Retrospective analysis of this cohort showed that the overall 5-year disease-specific survival was 97.5 %, and the 5-year tumor-free survival was 82.1 %. A total of 23 patients in this cohort (22.5 %) showed poor prognostic indicators (either LVI or poor tumor differentiation, or both), and of this group, 12 patients were offered surgery and/or (chemo)radiotherapy, whereas 11 patients were not offered additional treatment because of comorbidities or treatment refusal. Only two patients across the cohort died of ESCC, and metastases were detected in 12 patients on follow-up. LVI was shown to be a strong independent predictor of the development of metastases on follow-up, although the confidence intervals (CI) were wide (hazard ratio 5.42, 95 %CI 1.39 – 21.18), suggesting significant heterogeneity. Indeed, 6 of 12 patients who developed metastases were initially assessed as low risk.

The authors then carried out a subgroup analysis to investigate the combination of patient risk stratification and further treatment on outcome. In this analysis three groups of patients were compared: patients with either T1a-MM or T1b-SM1 disease without any poor prognostic indicators (low-risk group); patients with poor prognostic indicators who underwent surgery and/or (chemo)radiotherapy (high-risk surgery group); and those with poor prognostic indicators who did not undergo additional treatment (high-risk conservative management group). Analysis of survival and tumor recurrence rates showed that tumor-free survival was significantly poorer in high-risk patients who did not undergo additional therapy compared with low-risk patients. Tumor recurrence was comparable between low-risk patients and high-risk patients who underwent additional therapy following ESD.
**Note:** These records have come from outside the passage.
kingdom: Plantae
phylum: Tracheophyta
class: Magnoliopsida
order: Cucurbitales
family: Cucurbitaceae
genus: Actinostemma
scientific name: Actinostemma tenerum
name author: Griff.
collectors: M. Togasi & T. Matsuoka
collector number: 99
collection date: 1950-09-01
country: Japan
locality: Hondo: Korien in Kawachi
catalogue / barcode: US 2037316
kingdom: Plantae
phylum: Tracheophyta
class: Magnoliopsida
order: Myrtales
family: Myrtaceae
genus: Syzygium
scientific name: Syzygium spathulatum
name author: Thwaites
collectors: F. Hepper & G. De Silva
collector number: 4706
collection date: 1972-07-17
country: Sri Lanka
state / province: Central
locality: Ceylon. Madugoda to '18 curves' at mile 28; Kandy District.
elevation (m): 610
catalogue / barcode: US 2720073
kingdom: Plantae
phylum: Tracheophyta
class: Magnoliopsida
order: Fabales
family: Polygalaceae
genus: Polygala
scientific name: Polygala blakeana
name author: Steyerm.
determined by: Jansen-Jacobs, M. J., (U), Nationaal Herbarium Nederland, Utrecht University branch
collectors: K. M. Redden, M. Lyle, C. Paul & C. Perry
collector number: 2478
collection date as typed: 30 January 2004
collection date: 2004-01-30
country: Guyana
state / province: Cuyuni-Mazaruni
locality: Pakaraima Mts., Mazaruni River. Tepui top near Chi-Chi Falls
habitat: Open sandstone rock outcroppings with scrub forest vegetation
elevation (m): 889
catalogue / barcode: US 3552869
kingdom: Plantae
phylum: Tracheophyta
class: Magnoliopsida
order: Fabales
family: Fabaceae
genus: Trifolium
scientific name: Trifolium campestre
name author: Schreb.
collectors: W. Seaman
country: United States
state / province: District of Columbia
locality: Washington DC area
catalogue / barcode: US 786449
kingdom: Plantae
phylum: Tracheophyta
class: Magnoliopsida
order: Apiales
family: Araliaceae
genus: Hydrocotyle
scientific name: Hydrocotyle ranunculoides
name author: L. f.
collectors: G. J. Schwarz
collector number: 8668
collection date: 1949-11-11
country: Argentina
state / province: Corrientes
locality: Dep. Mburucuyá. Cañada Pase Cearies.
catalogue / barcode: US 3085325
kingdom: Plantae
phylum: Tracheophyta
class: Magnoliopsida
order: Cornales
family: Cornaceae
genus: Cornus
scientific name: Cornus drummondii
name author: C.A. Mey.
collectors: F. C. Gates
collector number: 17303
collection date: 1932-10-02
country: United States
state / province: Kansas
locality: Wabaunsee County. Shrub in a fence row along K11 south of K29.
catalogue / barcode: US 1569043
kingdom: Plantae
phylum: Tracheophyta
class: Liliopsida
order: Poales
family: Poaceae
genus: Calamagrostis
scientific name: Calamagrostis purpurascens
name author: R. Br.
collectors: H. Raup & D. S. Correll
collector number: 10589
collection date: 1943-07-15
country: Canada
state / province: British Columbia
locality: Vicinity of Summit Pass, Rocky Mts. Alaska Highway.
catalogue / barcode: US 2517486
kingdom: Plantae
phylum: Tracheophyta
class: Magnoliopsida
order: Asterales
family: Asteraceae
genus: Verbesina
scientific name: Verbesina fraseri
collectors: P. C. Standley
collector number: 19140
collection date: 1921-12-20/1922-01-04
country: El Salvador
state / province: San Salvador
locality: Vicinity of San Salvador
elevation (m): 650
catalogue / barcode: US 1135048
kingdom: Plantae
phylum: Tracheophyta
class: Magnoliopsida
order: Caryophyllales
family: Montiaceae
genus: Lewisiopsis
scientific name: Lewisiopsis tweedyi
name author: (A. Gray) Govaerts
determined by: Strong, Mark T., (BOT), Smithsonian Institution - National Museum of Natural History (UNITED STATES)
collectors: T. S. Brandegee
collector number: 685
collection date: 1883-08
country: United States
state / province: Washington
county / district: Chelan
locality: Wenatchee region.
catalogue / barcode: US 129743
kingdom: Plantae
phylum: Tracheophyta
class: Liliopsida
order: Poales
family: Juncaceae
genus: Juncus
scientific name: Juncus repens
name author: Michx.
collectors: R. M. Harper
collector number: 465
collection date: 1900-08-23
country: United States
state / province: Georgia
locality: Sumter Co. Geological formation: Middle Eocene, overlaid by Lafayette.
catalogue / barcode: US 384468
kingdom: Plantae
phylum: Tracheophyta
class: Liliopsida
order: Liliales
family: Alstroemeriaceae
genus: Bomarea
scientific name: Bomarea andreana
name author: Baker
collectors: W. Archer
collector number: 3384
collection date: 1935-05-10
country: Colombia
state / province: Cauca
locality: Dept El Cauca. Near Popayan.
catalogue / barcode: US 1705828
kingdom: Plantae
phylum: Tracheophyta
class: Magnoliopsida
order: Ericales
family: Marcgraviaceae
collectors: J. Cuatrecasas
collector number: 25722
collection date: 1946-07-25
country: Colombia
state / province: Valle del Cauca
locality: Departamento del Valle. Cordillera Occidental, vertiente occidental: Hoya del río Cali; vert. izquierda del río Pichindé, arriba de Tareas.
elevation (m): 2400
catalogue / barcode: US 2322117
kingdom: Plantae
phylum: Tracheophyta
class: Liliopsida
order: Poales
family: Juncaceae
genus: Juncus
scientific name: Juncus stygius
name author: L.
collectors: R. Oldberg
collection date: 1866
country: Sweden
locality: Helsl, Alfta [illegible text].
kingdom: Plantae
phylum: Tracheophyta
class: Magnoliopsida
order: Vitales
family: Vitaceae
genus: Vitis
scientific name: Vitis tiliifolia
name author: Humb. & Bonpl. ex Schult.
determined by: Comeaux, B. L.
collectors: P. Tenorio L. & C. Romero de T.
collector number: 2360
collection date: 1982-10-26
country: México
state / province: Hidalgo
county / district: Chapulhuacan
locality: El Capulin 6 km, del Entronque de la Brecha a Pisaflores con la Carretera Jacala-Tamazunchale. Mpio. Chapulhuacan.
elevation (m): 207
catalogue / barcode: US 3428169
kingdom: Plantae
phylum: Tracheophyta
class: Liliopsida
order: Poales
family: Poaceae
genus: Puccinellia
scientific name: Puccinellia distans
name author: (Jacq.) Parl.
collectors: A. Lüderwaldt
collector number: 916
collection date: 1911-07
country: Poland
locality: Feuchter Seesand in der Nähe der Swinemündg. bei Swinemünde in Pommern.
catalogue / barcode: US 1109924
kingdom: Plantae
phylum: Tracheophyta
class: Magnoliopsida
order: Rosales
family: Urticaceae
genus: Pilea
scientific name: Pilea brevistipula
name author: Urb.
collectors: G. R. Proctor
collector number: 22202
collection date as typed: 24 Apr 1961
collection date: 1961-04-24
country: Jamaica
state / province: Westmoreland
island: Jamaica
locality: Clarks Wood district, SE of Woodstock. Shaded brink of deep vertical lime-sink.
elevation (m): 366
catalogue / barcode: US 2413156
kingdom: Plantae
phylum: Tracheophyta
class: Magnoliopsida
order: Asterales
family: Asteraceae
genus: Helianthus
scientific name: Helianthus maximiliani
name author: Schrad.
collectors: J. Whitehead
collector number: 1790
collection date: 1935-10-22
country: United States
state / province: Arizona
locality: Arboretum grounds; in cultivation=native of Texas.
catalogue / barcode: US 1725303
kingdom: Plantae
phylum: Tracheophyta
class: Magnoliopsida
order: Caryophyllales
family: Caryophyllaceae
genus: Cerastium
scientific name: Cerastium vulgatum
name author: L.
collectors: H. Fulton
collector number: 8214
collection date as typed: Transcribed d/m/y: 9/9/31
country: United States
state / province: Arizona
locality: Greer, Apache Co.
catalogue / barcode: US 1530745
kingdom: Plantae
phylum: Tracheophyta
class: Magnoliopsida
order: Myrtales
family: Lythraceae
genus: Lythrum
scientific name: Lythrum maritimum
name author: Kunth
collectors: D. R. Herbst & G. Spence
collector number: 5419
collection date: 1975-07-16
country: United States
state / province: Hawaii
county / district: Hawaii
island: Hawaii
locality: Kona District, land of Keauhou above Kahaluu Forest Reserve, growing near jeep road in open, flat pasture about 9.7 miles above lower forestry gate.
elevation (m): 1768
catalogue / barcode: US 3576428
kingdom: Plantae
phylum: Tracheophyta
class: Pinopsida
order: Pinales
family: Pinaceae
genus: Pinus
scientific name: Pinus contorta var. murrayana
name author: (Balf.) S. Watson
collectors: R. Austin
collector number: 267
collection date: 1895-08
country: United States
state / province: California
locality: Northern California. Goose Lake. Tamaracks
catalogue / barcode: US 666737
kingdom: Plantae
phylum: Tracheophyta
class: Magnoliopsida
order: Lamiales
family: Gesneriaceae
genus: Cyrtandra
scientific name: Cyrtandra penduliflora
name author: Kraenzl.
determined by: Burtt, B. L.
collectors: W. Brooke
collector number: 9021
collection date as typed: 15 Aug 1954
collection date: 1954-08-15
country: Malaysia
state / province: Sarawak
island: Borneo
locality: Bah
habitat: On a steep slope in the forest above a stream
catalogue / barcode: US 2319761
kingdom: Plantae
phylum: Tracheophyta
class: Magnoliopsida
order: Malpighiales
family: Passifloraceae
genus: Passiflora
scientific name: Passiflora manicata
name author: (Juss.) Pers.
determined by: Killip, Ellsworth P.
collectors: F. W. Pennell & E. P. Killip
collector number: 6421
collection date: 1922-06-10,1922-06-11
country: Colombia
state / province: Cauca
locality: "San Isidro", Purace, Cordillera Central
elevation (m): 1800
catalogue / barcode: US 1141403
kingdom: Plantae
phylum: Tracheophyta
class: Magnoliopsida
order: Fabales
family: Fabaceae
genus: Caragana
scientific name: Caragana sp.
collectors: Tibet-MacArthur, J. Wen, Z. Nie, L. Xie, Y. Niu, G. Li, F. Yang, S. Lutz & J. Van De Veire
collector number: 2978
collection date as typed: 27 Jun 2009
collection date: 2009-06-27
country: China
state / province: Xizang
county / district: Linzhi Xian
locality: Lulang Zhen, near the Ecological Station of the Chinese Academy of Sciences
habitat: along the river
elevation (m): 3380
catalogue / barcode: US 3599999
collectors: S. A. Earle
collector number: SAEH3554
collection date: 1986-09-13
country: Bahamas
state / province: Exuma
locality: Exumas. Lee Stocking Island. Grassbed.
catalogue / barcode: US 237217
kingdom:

So, what are the key points from this retrospective data analysis? The data clearly signal that patients with invasion into, but not beyond, the muscularis mucosae and without further poor prognostic indicators, such as LVI or poor differentiation, are likely to have a low risk of loco-regional LNMs. This suggests that conservative endoscopic follow-up is a safe and efficacious management option for these patients. Future prospective studies will need to support or refute this contention. There is also a suggestion that patients with poor prognostic indicators (regardless of invasion depth) who undergo surgery decrease their risk of disease recurrence; however, the numbers are small and, again, this needs stringent verification in larger studies. The natural history of patients with lesions that invade the superficial submucosa (T1b-SM1) but lack poor histopathologic indicators is less clear. In the Takahashi study, 13 patients occupied this middle ground. The authors suggest that, in this cohort, there is no principal difference between groups stratified for invasion depth. However, there is a trend toward more frequent LVI in patients with T1b-SM1 tumors, suggesting that a diligent histopathologic search for signs of LVI, possibly aided by D2 – 40 immunohistochemistry to highlight lymphatic vessels, is indicated in these patients. Management decisions for these patients will have to be made on an individual basis, also taking into account comorbidities and patients’ expectations. In this regard, the survival data are reassuring and suggest that, again, many of these patients will fare well.

This report by Takahashi et al. provides strong support for the safety of an expanded indication for conservative management of superficially invasive ESCC after endoluminal resection. Future prospective studies are essential to define which high-risk features in these cancers predict the need for additional treatment. This will further narrow down the category of patients who require additional aggressive management after local endoluminal excision.